I’ll tell you when this hit me. I was preparing a written report summarizing the summative assessments at the end of a geometry unit (a requirement in our district) and I was describing what I thought was contributing to my students’ low unit test scores. In general, this particular test is usually a tough one for the students. It is the first time they’ve seen a math tests completely devoid of number-crunching (gotta love the proving part of geometry!) and that leads to some fairly predictable avoidance behaviors. That is, students avoid practice AND lack of focus on the feedback on their formative assessments, two things that are going to compound the frustration on what is already a frustrating unit. But, alas… I have yet to provide any data to support this conclusion. (Remember, in Michigan the evaluations are becoming more and more focused on how teachers use data to make decisions.)

So, I thought of something. I embrace the practice of allowing students to retake assessments. Now, the nice thing about this potential data set is the retake process is VOLUNTARY! So, the frequency of retaken assessment can give us some indication as to how engaged the students are in one non-mandatory achievement support mechanism.

So, how many formative assessments were retaken during the unit leading into the test that demonstrated the low results? 1.1% (4 retakes out of 360 student-assessments).

Is that a meaningful data set? Well, the students performed a ton better (on average) on Unit 1 test, and the retake rate was up over 12%. Not as well on Unit 2, retake rate 6-ish%, and now quite poorly on Unit 3 Test with a retake rate 1.1%.

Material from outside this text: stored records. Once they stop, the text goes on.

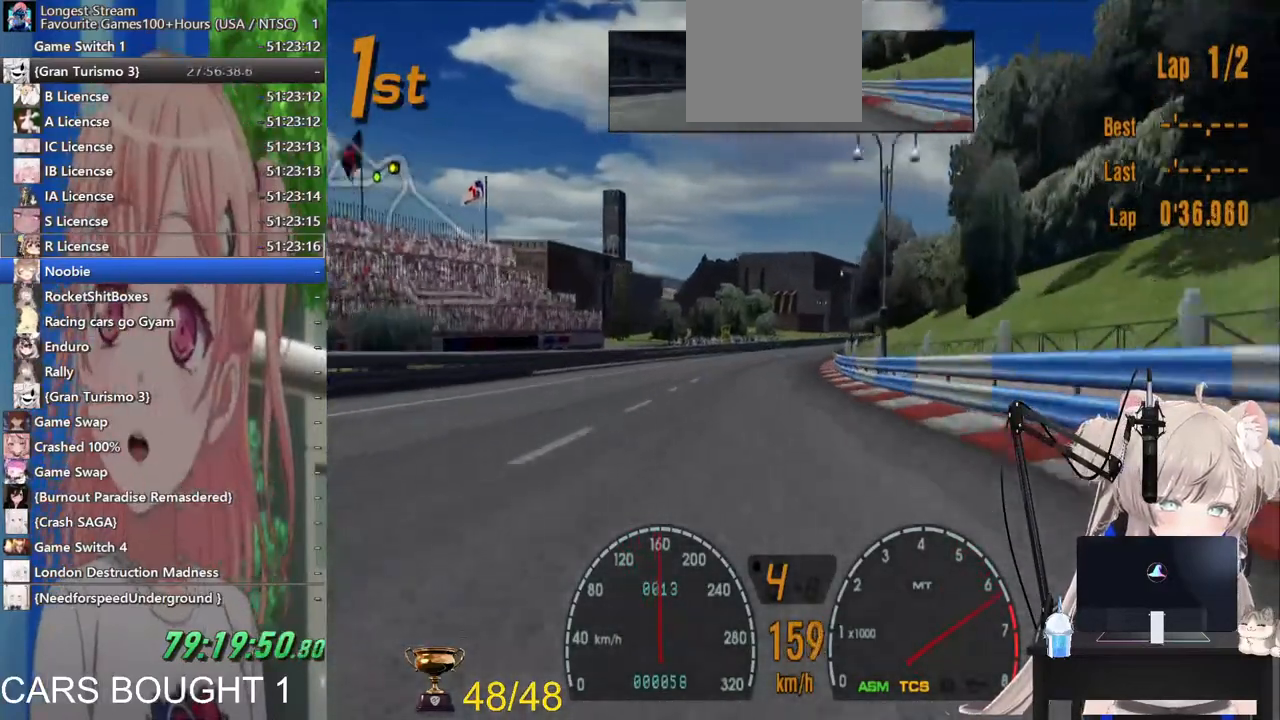
{"dt_ms": 500, "buttons": [], "left_stick": "center", "right_stick": "center", "events": []}
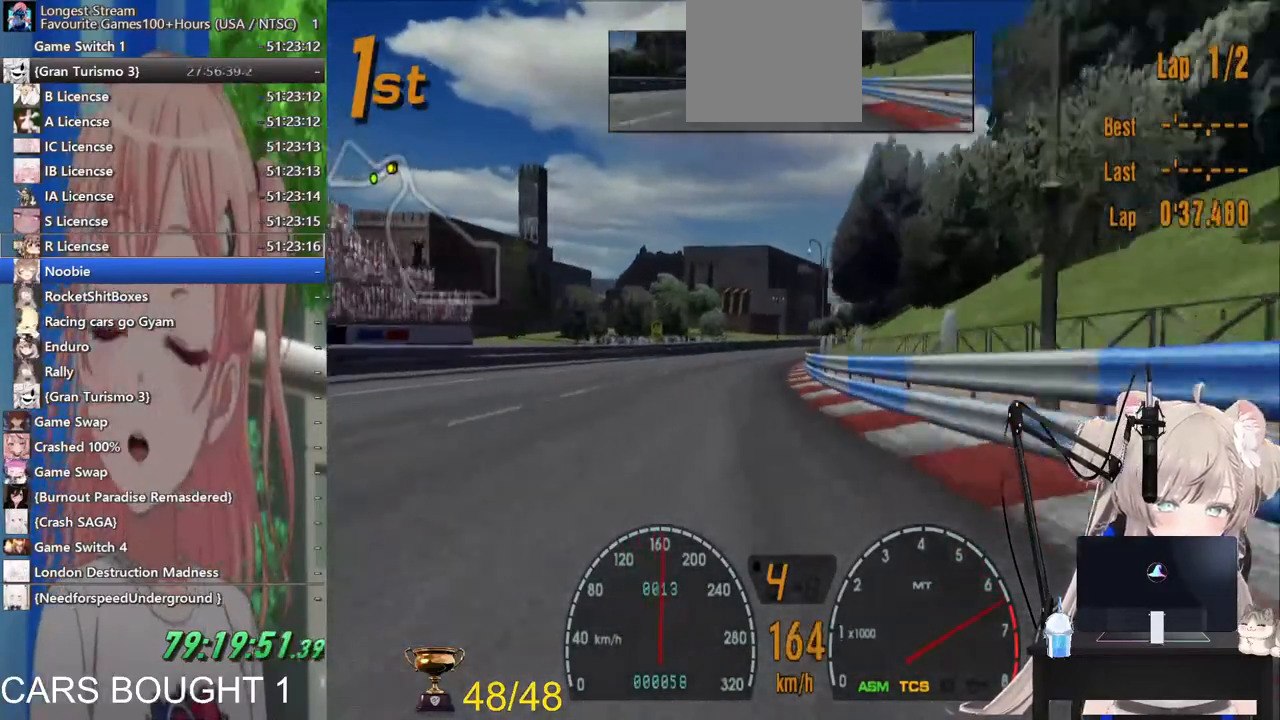
{"dt_ms": 500, "buttons": ["CROSS"], "left_stick": "center", "right_stick": "center", "events": [[200, "left_stick", "up-right"], [300, "left_stick", "center"], [483, "CROSS", "down"]]}
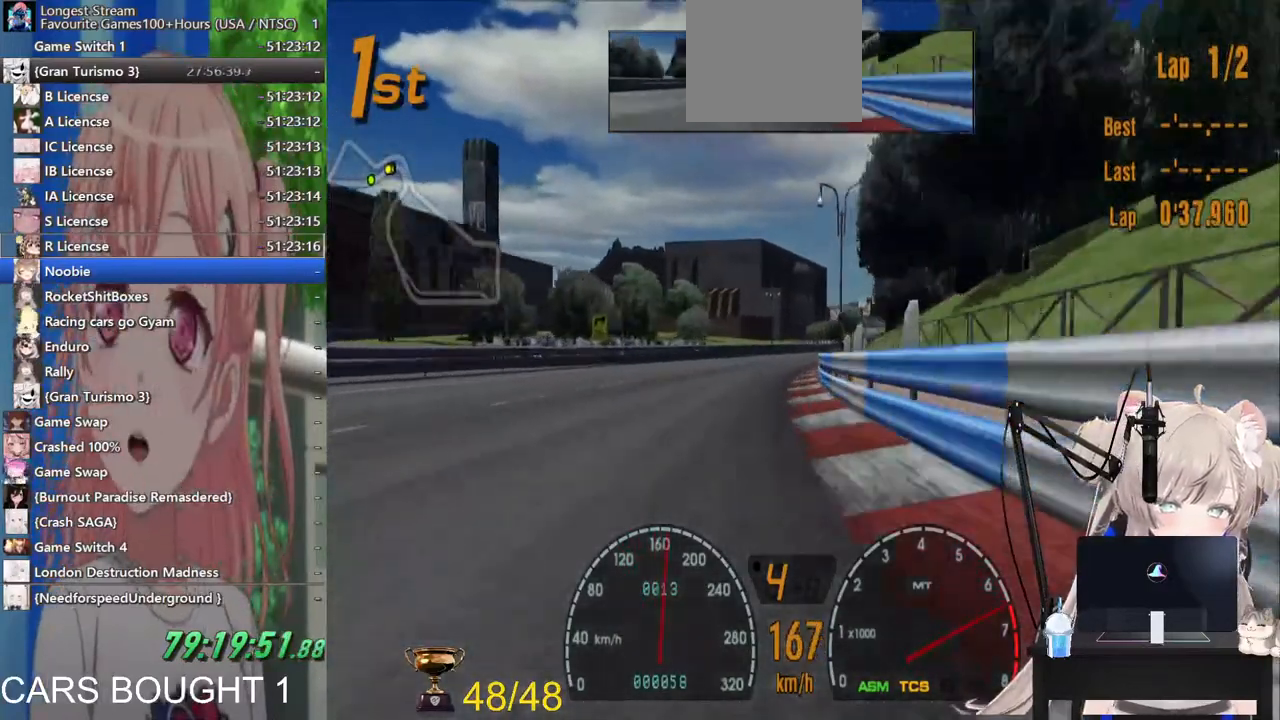
{"dt_ms": 500, "buttons": [], "left_stick": "up-right", "right_stick": "center", "events": [[83, "CROSS", "up"], [500, "left_stick", "up-right"]]}
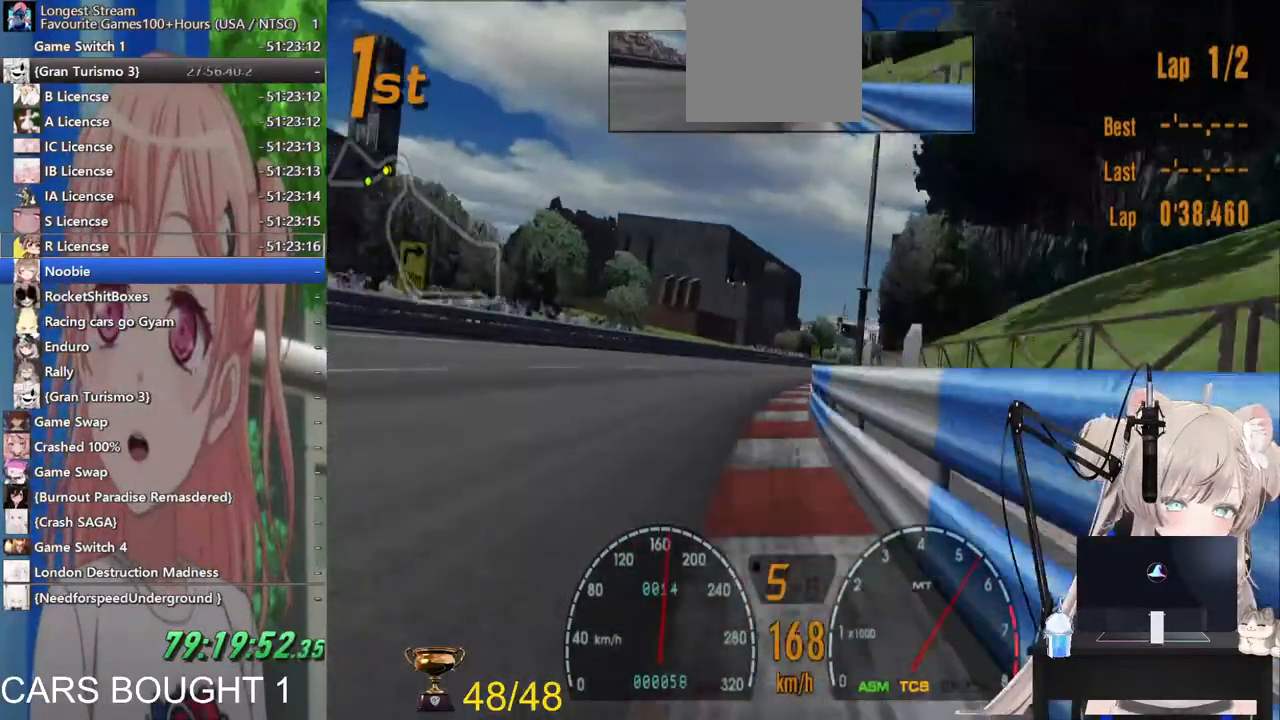
{"dt_ms": 500, "buttons": [], "left_stick": "right", "right_stick": "center", "events": [[117, "left_stick", "right"]]}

There appears to be a correlation (although with only three data pairs to consider, it isn’t really something worth talking about), but which came first? Is the material more difficult, so it drove down engagement in the retakes? Or did the reduced engagement in the retakes drive down achievement?

Quite frankly, I don’t know. But, I have data.

And I know this: My conclusion and subsequent instructional changes are going to depend quite heavily on how I answer the questions I just asked. If I feel like low engagement in the retakes is a cause of the low achievement, then my changes are going to be motivational and structural, with the goal of getting more students to use the feedback on the first-try formative assessments to prepare for a second-try.

If I feel like low engagement in the retakes is a symptom of my instruction being poor during the unit, then I will need to create/steal new activities to drive my instruction.

Oh, and none of that answers (perhaps) the first important question: Is formative assessment retake rate even a useful data set? (I don’t know the answer to this question either, by the way.)

There, I’ve used data to drive my decision-making… sort of.

Question: is this really the work we want our teachers doing? I can see the possibility for a variety of valid arguments from that question. If so, what guidance can we give them deciding what data sets are effective? And how to use them?